Origin Energy Ltd. is developing a A$24.7 billion LNG venture with ConocoPhillips in a safe and responsible manner and maintains active dialogue with investors, according to a spokesman for the Sydney-based company. LNG carriers have completed more than 100,000 voyages without a major accident or significant loss of cargo, according to Origin and BG Group Plc, which is also building an LNG project. LNG ships will use lanes that avoid the marine park, BG said in an e-mail.
“We know that our ports and the associated dredging have posed little risk to the Great Barrier Reef, but we are also acutely aware that the Great Barrier Reef is under threat,” Brad Fish, chief executive officer of North Queensland Bulk Ports Corp., which is responsible for Abbot Point, said in a statement on its website this month.
Hancock Coal Pty, controlled by Australia’s richest person Gina Rinehart, is confident port dredging won’t affect the “universal value” of the reef, according to a company spokesman. Hancock is partner in GVK Group’s $11 billion coal mine, rail and port project.

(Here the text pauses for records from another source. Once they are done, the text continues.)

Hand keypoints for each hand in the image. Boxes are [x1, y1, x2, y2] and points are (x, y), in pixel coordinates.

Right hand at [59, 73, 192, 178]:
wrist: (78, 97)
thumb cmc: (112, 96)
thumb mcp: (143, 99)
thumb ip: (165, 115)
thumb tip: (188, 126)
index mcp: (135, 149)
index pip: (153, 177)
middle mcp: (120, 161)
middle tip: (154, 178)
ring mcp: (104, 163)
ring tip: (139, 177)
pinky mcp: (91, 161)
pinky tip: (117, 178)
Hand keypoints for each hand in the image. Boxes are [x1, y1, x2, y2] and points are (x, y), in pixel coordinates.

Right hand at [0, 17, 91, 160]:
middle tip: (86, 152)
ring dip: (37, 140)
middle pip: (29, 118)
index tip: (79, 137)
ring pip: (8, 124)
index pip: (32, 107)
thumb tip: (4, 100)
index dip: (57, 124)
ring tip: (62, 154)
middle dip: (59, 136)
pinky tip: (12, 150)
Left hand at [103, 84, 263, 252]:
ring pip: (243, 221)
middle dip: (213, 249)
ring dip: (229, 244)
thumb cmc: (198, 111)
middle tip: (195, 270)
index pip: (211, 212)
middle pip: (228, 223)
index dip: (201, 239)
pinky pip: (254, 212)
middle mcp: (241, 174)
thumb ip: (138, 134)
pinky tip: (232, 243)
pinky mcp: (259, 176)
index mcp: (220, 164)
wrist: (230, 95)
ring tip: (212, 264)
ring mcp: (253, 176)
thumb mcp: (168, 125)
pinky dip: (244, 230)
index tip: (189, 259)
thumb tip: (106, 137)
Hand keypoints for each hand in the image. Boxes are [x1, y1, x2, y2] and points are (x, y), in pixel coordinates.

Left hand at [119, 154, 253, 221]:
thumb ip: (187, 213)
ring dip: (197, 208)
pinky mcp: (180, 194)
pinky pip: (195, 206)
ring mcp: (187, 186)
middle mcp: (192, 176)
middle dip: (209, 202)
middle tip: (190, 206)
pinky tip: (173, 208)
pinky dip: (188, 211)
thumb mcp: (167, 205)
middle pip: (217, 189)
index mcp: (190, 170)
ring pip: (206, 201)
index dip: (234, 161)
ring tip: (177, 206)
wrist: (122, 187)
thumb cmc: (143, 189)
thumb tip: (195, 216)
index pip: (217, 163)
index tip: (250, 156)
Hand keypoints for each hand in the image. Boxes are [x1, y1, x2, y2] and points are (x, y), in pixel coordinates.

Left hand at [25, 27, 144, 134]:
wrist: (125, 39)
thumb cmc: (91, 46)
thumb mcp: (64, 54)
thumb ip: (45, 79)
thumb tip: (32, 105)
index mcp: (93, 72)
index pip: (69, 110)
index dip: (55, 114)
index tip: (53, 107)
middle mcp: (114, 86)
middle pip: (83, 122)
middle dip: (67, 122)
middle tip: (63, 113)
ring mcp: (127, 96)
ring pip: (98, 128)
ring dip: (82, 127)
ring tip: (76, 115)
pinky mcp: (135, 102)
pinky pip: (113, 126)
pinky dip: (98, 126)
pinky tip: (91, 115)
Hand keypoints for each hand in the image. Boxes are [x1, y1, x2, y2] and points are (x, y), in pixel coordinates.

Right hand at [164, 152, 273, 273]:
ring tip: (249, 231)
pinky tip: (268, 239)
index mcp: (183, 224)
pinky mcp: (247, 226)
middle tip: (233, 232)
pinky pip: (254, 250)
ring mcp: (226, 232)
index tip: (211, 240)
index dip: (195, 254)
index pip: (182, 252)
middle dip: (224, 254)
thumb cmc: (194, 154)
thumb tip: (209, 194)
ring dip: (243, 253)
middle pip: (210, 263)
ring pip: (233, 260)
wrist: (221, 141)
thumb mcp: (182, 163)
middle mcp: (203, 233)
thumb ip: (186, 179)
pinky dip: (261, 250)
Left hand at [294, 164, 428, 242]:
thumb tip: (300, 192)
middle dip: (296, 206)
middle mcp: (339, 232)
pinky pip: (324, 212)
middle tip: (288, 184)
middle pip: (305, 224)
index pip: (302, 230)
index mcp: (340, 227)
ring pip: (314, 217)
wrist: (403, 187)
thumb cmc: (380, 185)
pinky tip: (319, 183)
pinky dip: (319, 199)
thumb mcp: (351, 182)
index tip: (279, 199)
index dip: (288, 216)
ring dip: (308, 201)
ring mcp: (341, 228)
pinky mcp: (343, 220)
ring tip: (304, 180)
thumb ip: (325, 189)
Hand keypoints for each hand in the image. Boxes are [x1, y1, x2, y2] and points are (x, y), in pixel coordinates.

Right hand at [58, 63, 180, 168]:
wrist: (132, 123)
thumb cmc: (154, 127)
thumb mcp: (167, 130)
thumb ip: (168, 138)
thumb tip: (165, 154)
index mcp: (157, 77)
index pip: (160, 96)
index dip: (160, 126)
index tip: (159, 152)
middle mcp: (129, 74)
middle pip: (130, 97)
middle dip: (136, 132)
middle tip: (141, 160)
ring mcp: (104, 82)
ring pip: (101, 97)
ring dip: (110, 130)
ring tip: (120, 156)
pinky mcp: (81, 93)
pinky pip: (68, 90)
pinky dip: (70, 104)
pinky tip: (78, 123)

Shell and PetroChina’s Australian gas venture Arrow Energy Ltd. declined to comment.
Factors causing 90 percent of the damage to the coral are extreme weather and coral-eating crown of thorns starfish, which proliferate due to nutrient runoff from onshore agricultural operations, Michael Roche, chief executive officer of the Queensland Resources Council said, citing a study by the Australian Institute of Marine Science spanning 25 years.
In recent months, campaigns seeking to pressure fund managers to sell fossil fuel assets have gained traction, according to a Citigroup Inc. report this month. Only 14 percent of Australia’s benchmark index relates to fossil fuels and most coal exposure lies with BHP Billiton Ltd., Rio Tinto Group and Wesfarmers Ltd., according to Citigroup research last year. For many funds it isn’t really an option to sell out of the large companies, the investment association’s O’Connor said.